Ca 2+ -retention assays using Ca 2+ -Green. In order to confirm our data with Arsenazo III, Ca2+ flows were measured with the fluorescent dye Ca2+ Green-5N. In addition, a different reaction mixture with high KCl, and without previous chelex-100 was used (Correa et al., 2017) (Fig. 1S). Sequential additions of 20 µM Ca2+ were tested: LiverMit presented PT at the fifth addition (Fig. 1SA, trace a) while HeartMit resisted almost three times as many Ca2+ additions before undergoing PT (Fig. 1SA, trace b). When a higher Ca2+ (50 µM additions) was tested (Fig. 1SB), PT was exhibited at the second addition by LiverMit (Fig. 1SB, trace a) while HeartMit underwent PT only the sixth to seventh addition (Fig. 1SB, trace b). Thus, the results were similar to those performed with Arsenazo III (Fig. 5). Additionally, it was also confirmed that CsA inhibited PT in both cases (Fig. 1SC); except that in Fig. 1SC, an upward shift of Ca2+ was observed in HeartMit (Fig. 1SC, trace b) which was not present in the Arsenazo III experiment (Fig. 5B). This was probably due to the much higher Ca2+ used in the Ca2+ Green experiment and an active Ca2+ antiport in the heart. RuR inhibited Ca2+ uptake (Fig. 1SD) by both LiverMit (Fig. 1SD, trace a) and HeartMit (Fig. 1SD, trace b).

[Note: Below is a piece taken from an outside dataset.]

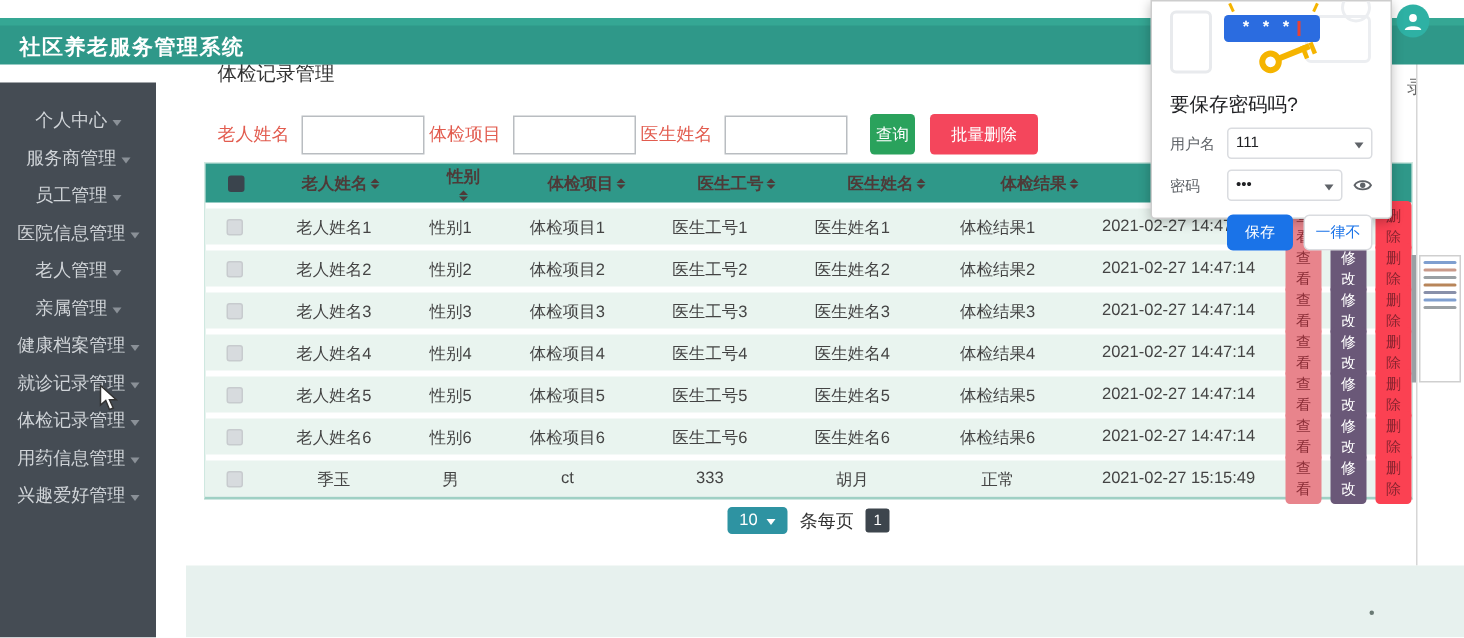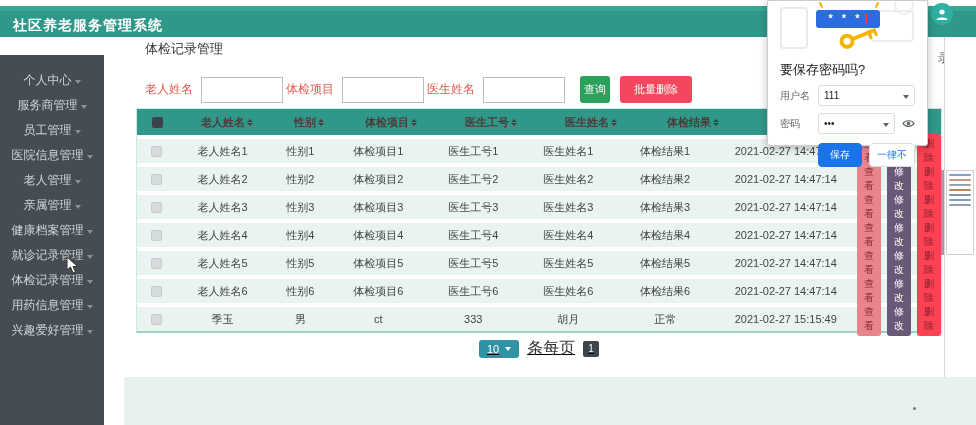"社区养老服务管理系统" .topbar { top: 6px -> 12px }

In addition to releasing ions from the matrix, PTP has been proposed to work as a physiological uncoupling mechanism that prevents mitochondrial ROS over-production (Morales-García et al., 2021). Here, in LiverMit PTP opening did not affect ROS concentration, but instead, after 2 to 4 min ROS increased slightly as compared to the control (Fig. 5A). In contrast, in HeartMit PTP opening led a small decrease in ROS, which was not statistically significant (Fig. 5B). Further experiments are needed to determine whether in the heart PTP opening does decrease ROS production.